①②の選択肢に関しては下記、詳しく調べてみる。
①総住宅数と総世帯数の推移
総住宅数と総世帯数に関する統計は総務省統計局にデータがあります。
総務省統計局の調査によると、調査は昭和23年からスタートしているので戦後の住宅事情が分かるデータになっていました。5年ごとの調査であり、2018年末において最新のデータは平成25年10月1日の調査結果でした。
2019年1月の住宅ローンアドバイザーの試験では、平成30年の調査結果はまだ反映されていないと思われるので、平成25年10月1日時点でのデータで出題されると思われます。
総務省統計局の調査結果の概要には
総住宅数は6063万戸,増加率は5.3%
平成 25 年 10 月1日現在における我が国の総住宅数は 6063 万戸,総世帯数は 5245 万世帯とな
っている。平成 20 年と比べると,総住宅数は 304 万戸,5.3%,総世帯数は 248 万世帯,5.0%,
それぞれ増加している。
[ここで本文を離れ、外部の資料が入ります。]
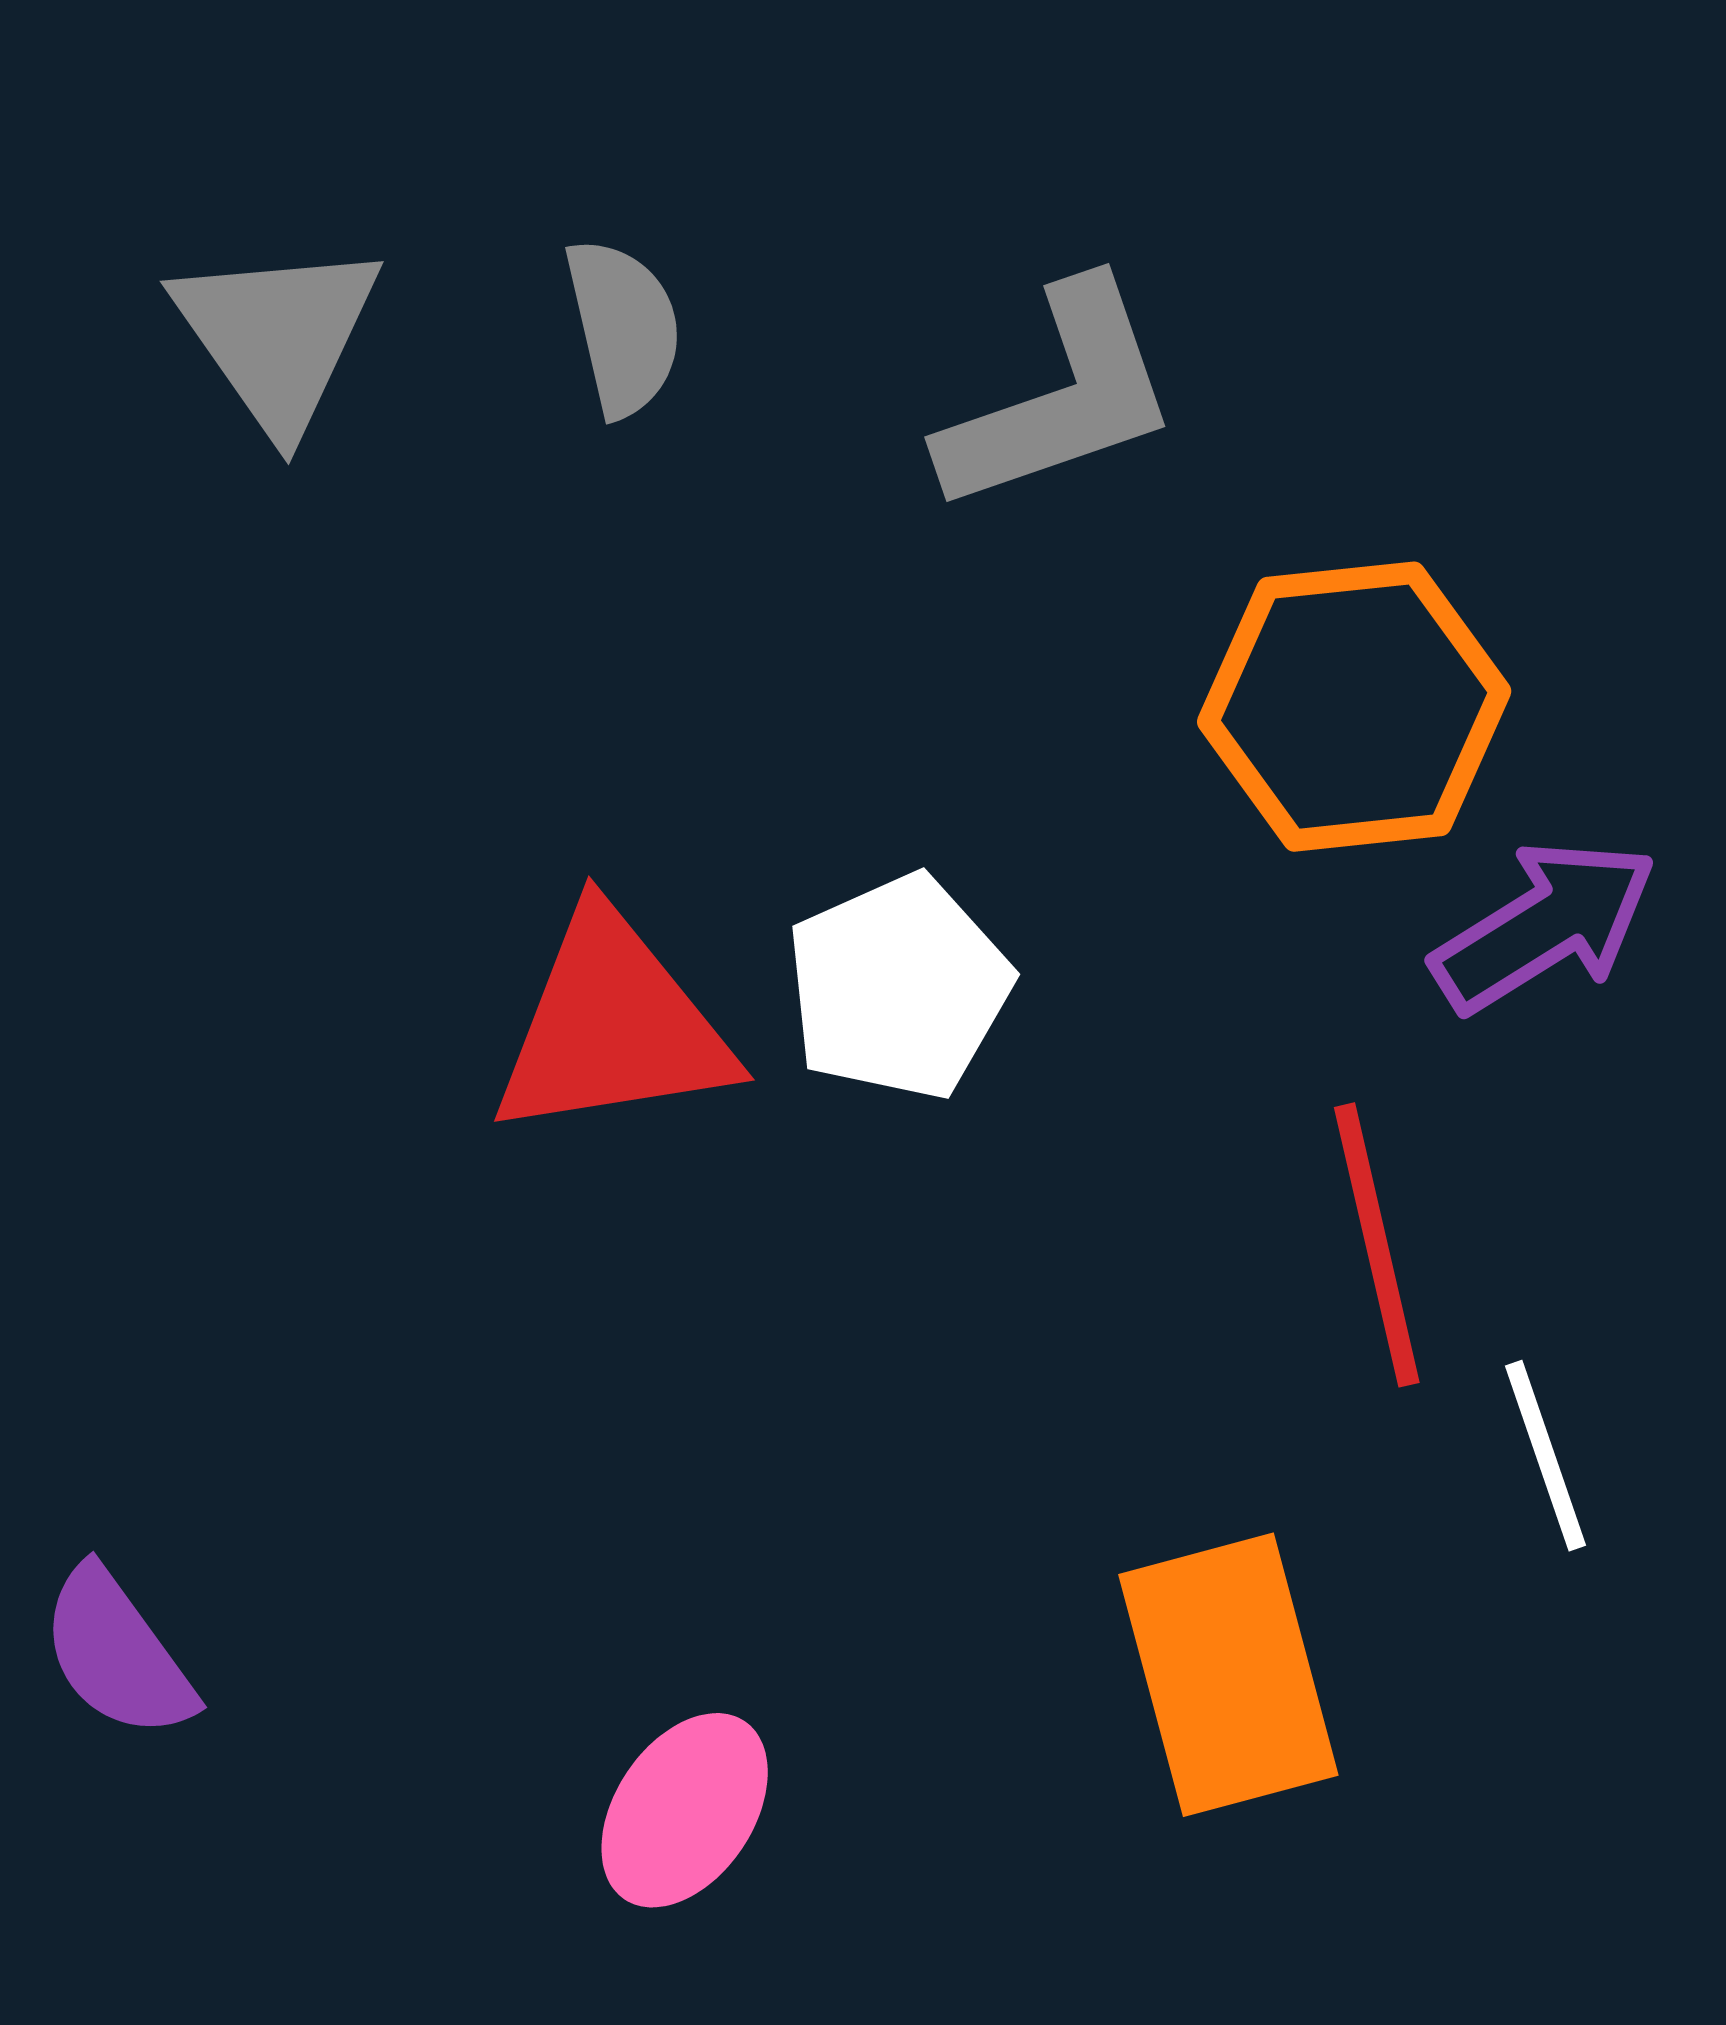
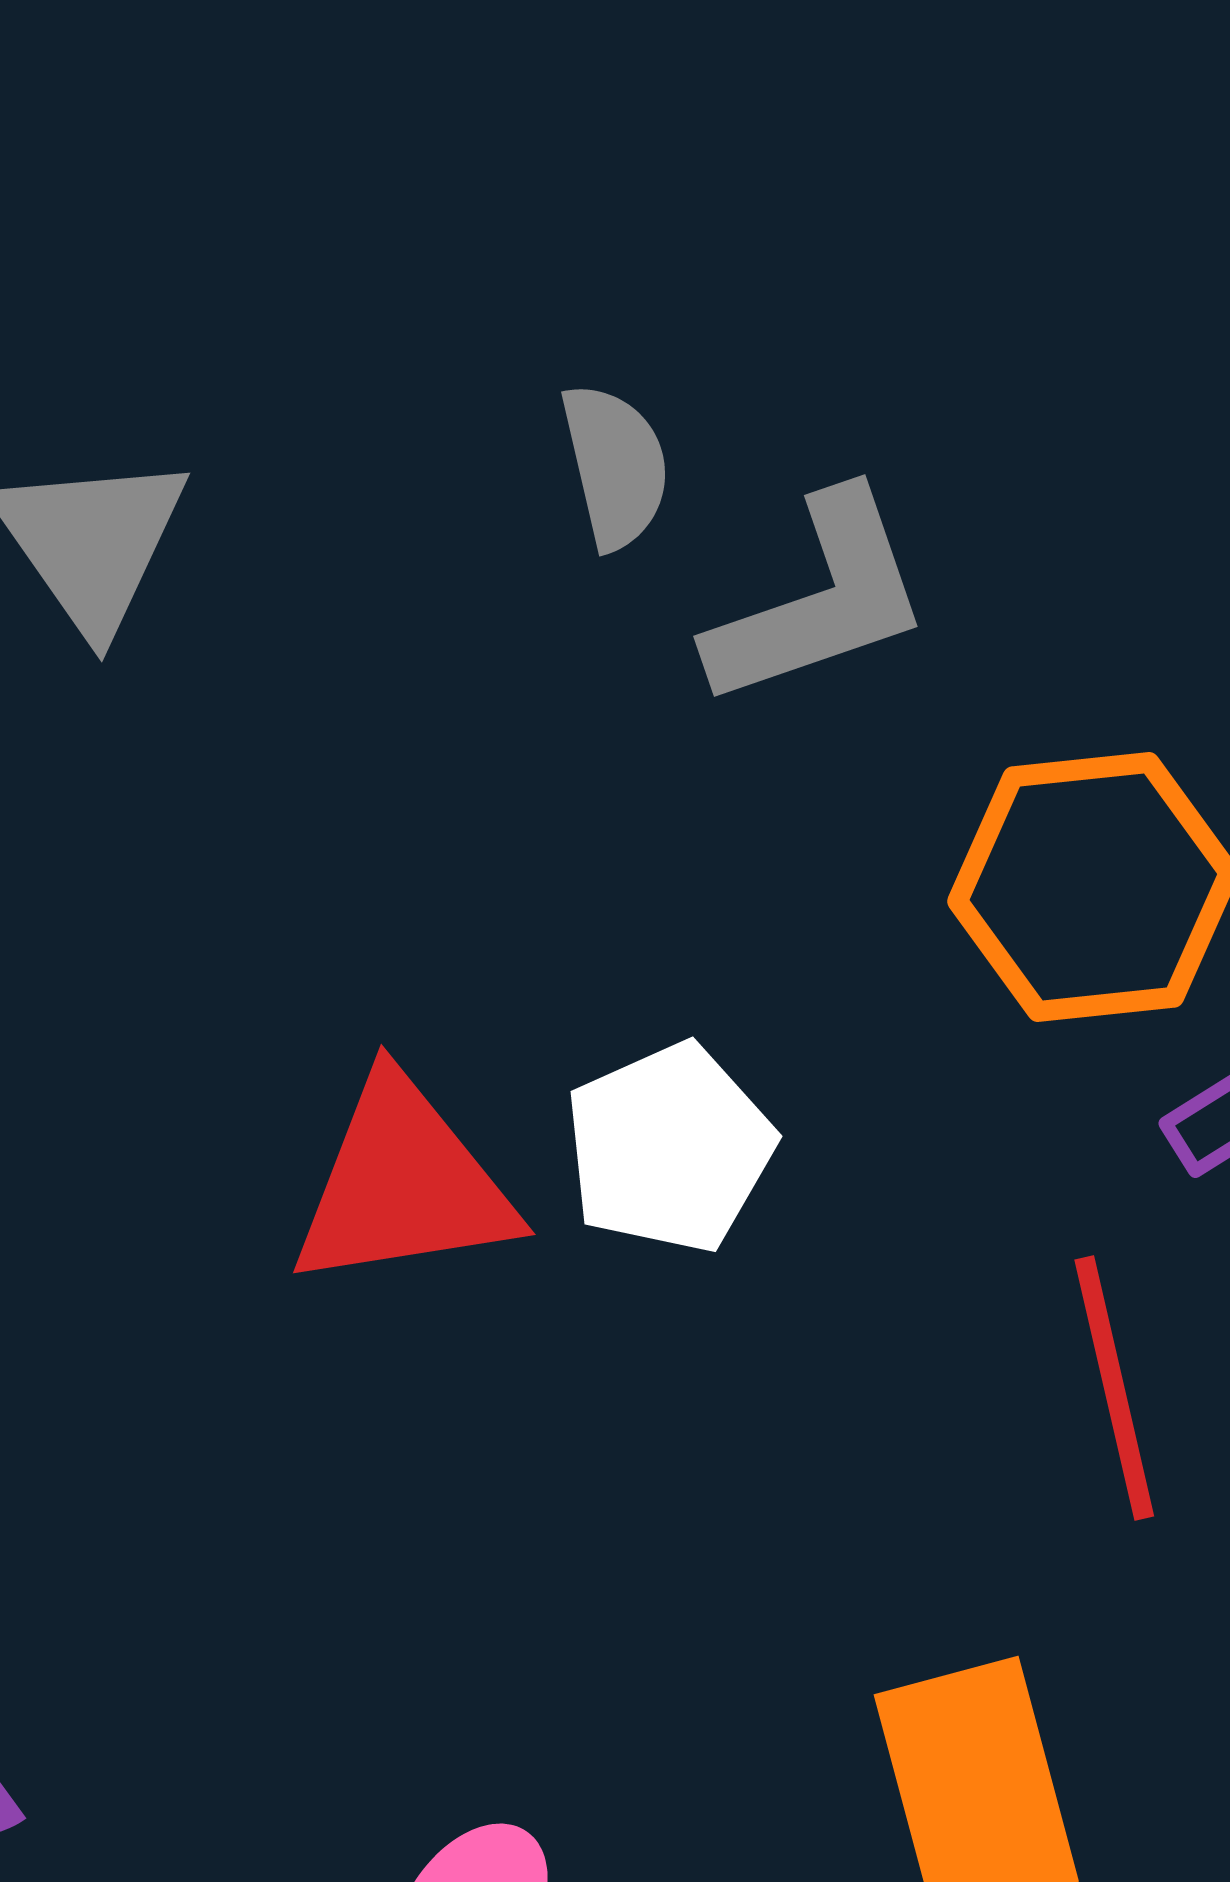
gray semicircle: (623, 327) -> (615, 466), moved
また,第1回調査が行われた昭和 23 年の総住宅数は 1391 万戸であった
ので,その後の 65 年間で約 4.4 倍に増加している。
昭和 38 年以降の5年ごとの総住宅数の増加率をみると,38 年~43 年,43 年~48 年は 20%を
超えていたが,48 年~53 年には 14.1%と 10%台に低下した。その後,8~9%台で推移したが,
平成 10 年~15 年には 7.3%,15 年~20 年には 6.9%,20 年~25 年には 5.3%と低下している。
また,総世帯数の増加率をみると,昭和 38 年~43 年の 16.0%から,平成 20 年~25 年には 5.0%
と低下している。
との記述があります。
なお、最新のデータは総務省統計局のHPの統計データから確認できます。
50音順検索にて「住宅・土地統計調査」→「調査の結果」→「結果の概要」→「結果の解説」→「総住宅数と総世帯数」にて確認することができます。
平成30年の調査結果は2019年2月末頃発表されます。
②空家数、空家率の推移
このデータも①と同じく総務省統計局にデータがあります。
平成25年の調査結果によると総住宅数は6063万戸であり、平成20年の調査時よりも305万戸、5%増加しています。
それに対し空き家数は820万戸であり、平成20年度63万戸、8.3%増加している。
空き家率の上昇スピードは少し弱くなってきているようにも見えますが、今後空き家が目に見えて減る要素もなく、人口の減少などを考えると空き家数・空き家率が低くなる見込みは持てませんね。